Tag Archives: Beards

#7 Playoff Beards

In Pittsburgh, clean-shaven faces are rare.  Pittsburghers like supporting sports franchises in every part of their day-to-day life, which may include black-n-gold cupcakes or Super Bowl Sunday prayer services. Since a Pittsburgh sports team is seemingly always in the playoffs, Pittsburghers like to frequently grow ferocious playoff beards—the perfect accompaniment to their Sidney-Crosby-induced drooling.

Pittsburghers like to literally be passively aggressive.  What better way to actively support a victory than to abstain from an activity (like shaving).  Some call it laziness.
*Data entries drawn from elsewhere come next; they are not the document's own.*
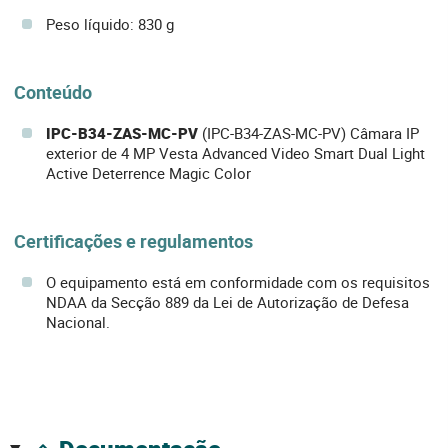
Peso líquido: 830 g
Conteúdo
IPC-B34-ZAS-MC-PV
(IPC-B34-ZAS-MC-PV) Câmara IP
exterior de 4 MP Vesta Advanced Video Smart Dual Light
Active Deterrence Magic Color
Certificações e regulamentos
O equipamento está em conformidade com os requisitos
NDAA da Secção 889 da Lei de Autorização de Defesa
Nacional.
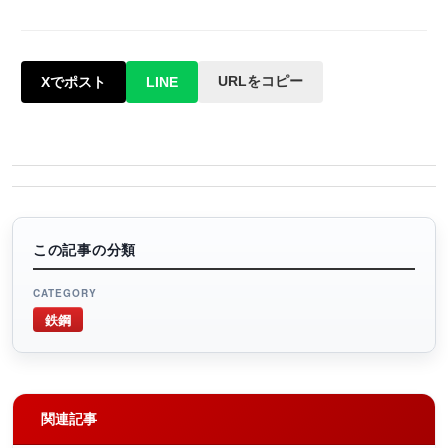
URLをコピー
Xでポスト
LINE
この記事の分類
CATEGORY
鉄鋼
関連記事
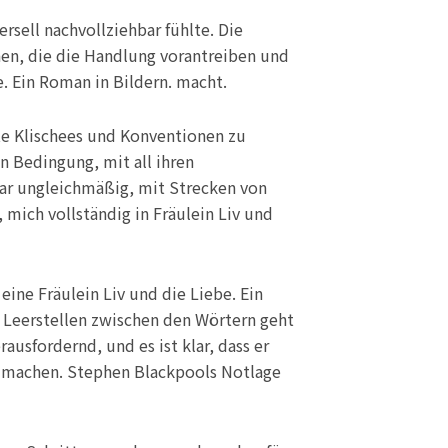
ersell nachvollziehbar fühlte. Die
nen, die die Handlung vorantreiben und
e. Ein Roman in Bildern. macht.
ute Klischees und Konventionen zu
n Bedingung, mit all ihren
ar ungleichmäßig, mit Strecken von
mich vollständig in Fräulein Liv und
ine Fräulein Liv und die Liebe. Ein
e Leerstellen zwischen den Wörtern geht
ausfordernd, und es ist klar, dass er
zu machen. Stephen Blackpools Notlage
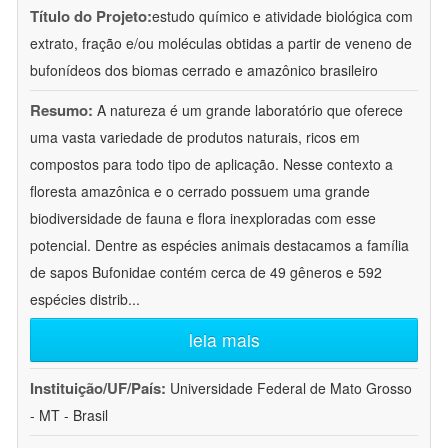
Título do Projeto:
estudo químico e atividade biológica com
extrato, fração e/ou moléculas obtidas a partir de veneno de
bufonídeos dos biomas cerrado e amazônico brasileiro
Resumo:
A natureza é um grande laboratório que oferece
uma vasta variedade de produtos naturais, ricos em
compostos para todo tipo de aplicação. Nesse contexto a
floresta amazônica e o cerrado possuem uma grande
biodiversidade de fauna e flora inexploradas com esse
potencial. Dentre as espécies animais destacamos a família
de sapos Bufonidae contém cerca de 49 gêneros e 592
espécies distrib
...
leia mais
Instituição/UF/País:
Universidade Federal de Mato Grosso
- MT - Brasil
Pittsburghers call it honor.  John Lennon called it a “bed-in.”

The Pittsburgh playoff beard used to be an excuse to show up to the office with some scruff, but is now a cutthroat competition for club membership where those with patchy growth and non-connecting mustaches are ostracized.  Pittsburghers have a bottomless immodesty and a militant instinct when it comes to their playoff beards.  They like to prey on the weak, but still expect their cooperation in the pride (the boasting sense and the lion-pack sense).

Pittsburghers with full, bushy beard will endlessly make fun of those with the facial hair of a thirteen year old.   Despite this, the easiest way to lose a Pittsburgher’s respect, and possibly be stabbed with a broken beer bottle, is to shave your playoff beard prematurely, no matter how prepubescent it may look.  If you are lucky enough to grow a thick, illustrious beard, be prepared to defend it and its playoff-winning capabilities.  A Pittsburgher will always be behind the office fern, waiting to pounce and display his mane as superior over yours.